Wie findet man als Betroffener einen Umgang und Wege aus/mit der Essstörung?

Ein wichtiger erster Schritt ist, sich selber einzugestehen, dass man ein Problem hat.  
Für eine erste Einschätzung hilft ein Selbsttest. Ist das Problem erkannt, gilt es
Folgendes zu versuchen: weniger Zeit im Fitnessstudio verbringen, mehr verschiedene Lebensmittel einplanen, eine Bezugsperson einweihen für regelmässigen Austausch. Reicht dies nicht aus, ist der Schritt zur Fachperson angezeigt. Oft ist es schwierig, Ärzte und Therapeuten zu finden, die das Thema ernst nehmen. In der psychologischen Behandlung unterscheiden sich die Therapiemethoden bei Männern und Frauen mit Essstörung nicht grundlegend. Es braucht aber die Offenheit und das Verständnis seitens der Fachperson, dass auch Männern unter derartigen Problemen leiden können. 
 

1. Fühlen Sie sich zu dünn obwohl andere Ihnen sagen, sie wären zu muskulös?
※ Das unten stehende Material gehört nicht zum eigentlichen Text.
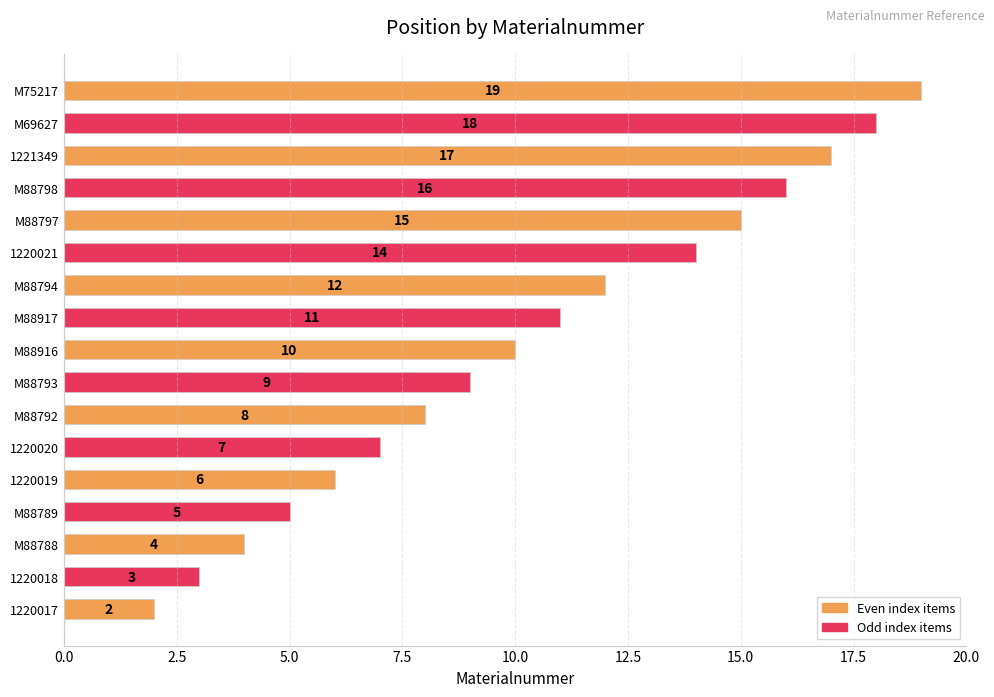

What is the change in value from 1220020 to M88794?

+5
2. Haben Sie das Gefühl, dass Sie die Kontrolle über Ihre Trainingsgewohnheiten verloren haben?

3. Dominieren körperliche Aktivitäten zur Optimierung des körperlichen Erscheinungsbildes Ihr Leben?
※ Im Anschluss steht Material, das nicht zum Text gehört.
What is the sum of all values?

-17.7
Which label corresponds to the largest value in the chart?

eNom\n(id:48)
4. Verbringen Sie mehr als eine Stunde pro Tag damit, zu trainieren, um Ihre Körperform zu verbessern?

5. Verbringen Sie mehr als 30 Minuten pro Tag damit, Ihre körperliche Erscheinung zu prüfen?

6. Nehmen Sie aktuell Medikamente ein (Steroide, Diätpillen, Muskel-Aufbauende Mittel) um Ihre Körperform zu optimieren?
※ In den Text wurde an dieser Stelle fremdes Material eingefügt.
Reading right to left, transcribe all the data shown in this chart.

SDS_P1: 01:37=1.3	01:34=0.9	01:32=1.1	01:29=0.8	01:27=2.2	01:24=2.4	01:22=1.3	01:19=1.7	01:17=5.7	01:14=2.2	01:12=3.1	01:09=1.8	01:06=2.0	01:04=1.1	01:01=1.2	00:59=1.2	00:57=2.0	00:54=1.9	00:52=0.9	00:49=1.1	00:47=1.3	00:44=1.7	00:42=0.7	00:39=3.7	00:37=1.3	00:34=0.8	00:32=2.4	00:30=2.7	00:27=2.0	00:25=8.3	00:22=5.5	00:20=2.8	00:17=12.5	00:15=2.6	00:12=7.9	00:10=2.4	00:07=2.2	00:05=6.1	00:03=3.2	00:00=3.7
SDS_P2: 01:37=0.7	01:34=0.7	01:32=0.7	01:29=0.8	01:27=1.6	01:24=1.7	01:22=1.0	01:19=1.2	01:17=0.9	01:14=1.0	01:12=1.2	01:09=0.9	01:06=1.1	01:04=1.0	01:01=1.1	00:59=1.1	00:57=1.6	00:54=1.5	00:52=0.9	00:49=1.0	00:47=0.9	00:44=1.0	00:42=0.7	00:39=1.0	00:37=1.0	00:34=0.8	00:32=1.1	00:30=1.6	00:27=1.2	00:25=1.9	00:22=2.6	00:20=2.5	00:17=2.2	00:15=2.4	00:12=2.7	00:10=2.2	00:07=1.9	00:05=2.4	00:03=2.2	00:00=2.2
7. Setzen Sie regelmässig die Priorität auf Ihr körperliches Training, vor Karriere oder Studium/Schule?

8. Setzen Sie regelmässig die Priorität auf Ihr körperliches Training, vor Freunden, Familie oder der Beziehung?

9. Haben Sie Ihren Trainingsplan fortgesetzt, obwohl sie verletzt oder krank waren?

10. Vermeiden Sie Situationen, in denen Ihr Körper von anderen gesehen/beurteilt werden könnte?

Wenn 5 oder mehr Fragen mit Ja beantwortet wurden, ist die Wahrscheinlichkeit hoch, Symptome einer Muscle Dysmorphia entwickelt zu haben.

Nach: John F. Morgan (2008) : The Invisible Man; Routledge, East Sussex.

Wo findet man Unterstützung?

Mittlerweile haben grössere Institutionen Angebote auf Männer ausgeweitet. Adressen finden sich im Verzeichnis der AES (Arbeitsgemeinschaft Essstörungen). Der Verein PEP (Prävention Essstörungen Praxisnah) bietet im Raum Bern niederschwellige Beratung an. Das Zentrum für Suchtmedizin ARUD in Zürich hat neu eine legale Sprechstunde eingerichtet für abstinenzwillige Steroidkonsumenten.